A entrada em vigor da Lei n. 14.786/2023, conhecida como Protocolo “Não é Não”, trouxe novas e relevantes obrigações aos estabelecimentos noturnos, como bares, boates, casas de shows e eventos que comercializam bebidas alcoólicas. A norma tem como finalidade prevenir e combater o constrangimento, o assédio e a violência contra a mulher em ambientes de lazer, exigindo dos empresários uma postura ativa, responsável e juridicamente adequada.
Diante desse cenário, a assessoria jurídica preventiva torna-se uma ferramenta essencial para os proprietários e gestores desses estabelecimentos, não apenas para o cumprimento formal da lei, mas principalmente para a mitigação de riscos administrativos, civis e criminais que podem decorrer da sua inobservância.
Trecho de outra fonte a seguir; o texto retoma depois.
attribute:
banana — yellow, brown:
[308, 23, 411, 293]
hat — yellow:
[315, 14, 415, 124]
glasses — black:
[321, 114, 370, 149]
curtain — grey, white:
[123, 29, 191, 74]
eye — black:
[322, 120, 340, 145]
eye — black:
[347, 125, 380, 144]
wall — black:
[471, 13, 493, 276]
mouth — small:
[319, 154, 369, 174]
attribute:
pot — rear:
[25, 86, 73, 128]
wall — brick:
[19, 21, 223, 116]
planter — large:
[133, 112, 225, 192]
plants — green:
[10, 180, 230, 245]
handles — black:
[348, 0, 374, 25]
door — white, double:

O Protocolo “Não é Não” impõe deveres claros, como a adoção de medidas de acolhimento às vítimas, a capacitação de funcionários, a disponibilização de informações visíveis ao público e a atuação imediata diante de situações de risco. O descumprimento dessas exigências pode resultar em sanções severas, incluindo multas, interdição do estabelecimento, cassação de alvará e responsabilização judicial dos responsáveis legais.
Nesse contexto, a assessoria jurídica preventiva atua de forma estratégica, orientando o empresário desde a elaboração e implementação de um plano interno de prevenção, até a adequação dos procedimentos operacionais do estabelecimento à legislação vigente. Isso inclui a análise de contratos de trabalho, treinamentos jurídicos para funcionários e seguranças, criação de protocolos internos de atuação, além da orientação sobre a correta documentação das medidas adotadas.
Outro ponto fundamental é a proteção da imagem e da reputação do estabelecimento. Casos de assédio ou violência, quando mal gerenciados, podem gerar repercussão negativa nas redes sociais e na mídia, causando prejuízos financeiros e danos à marca. A atuação preventiva do advogado permite que o empresário esteja preparado para agir de forma rápida, legal e responsável, demonstrando compromisso com a segurança dos clientes e com o cumprimento da lei.
Importante destacar que a assessoria jurídica não deve ser vista como um custo, mas como um investimento em segurança jurídica e sustentabilidade do negócio. Ao atuar preventivamente, o empresário reduz significativamente a probabilidade de litígios, autuações e responsabilizações, além de contribuir para a criação de um ambiente mais seguro, respeitoso e alinhado às boas práticas sociais.
Portanto, diante das exigências trazidas pelo Protocolo “Não é Não”, a assessoria jurídica preventiva é indispensável para os donos de estabelecimentos noturnos que desejam operar dentro da legalidade, proteger seu patrimônio, sua reputação e, sobretudo, cumprir seu papel social na prevenção da violência e do assédio contra a mulher.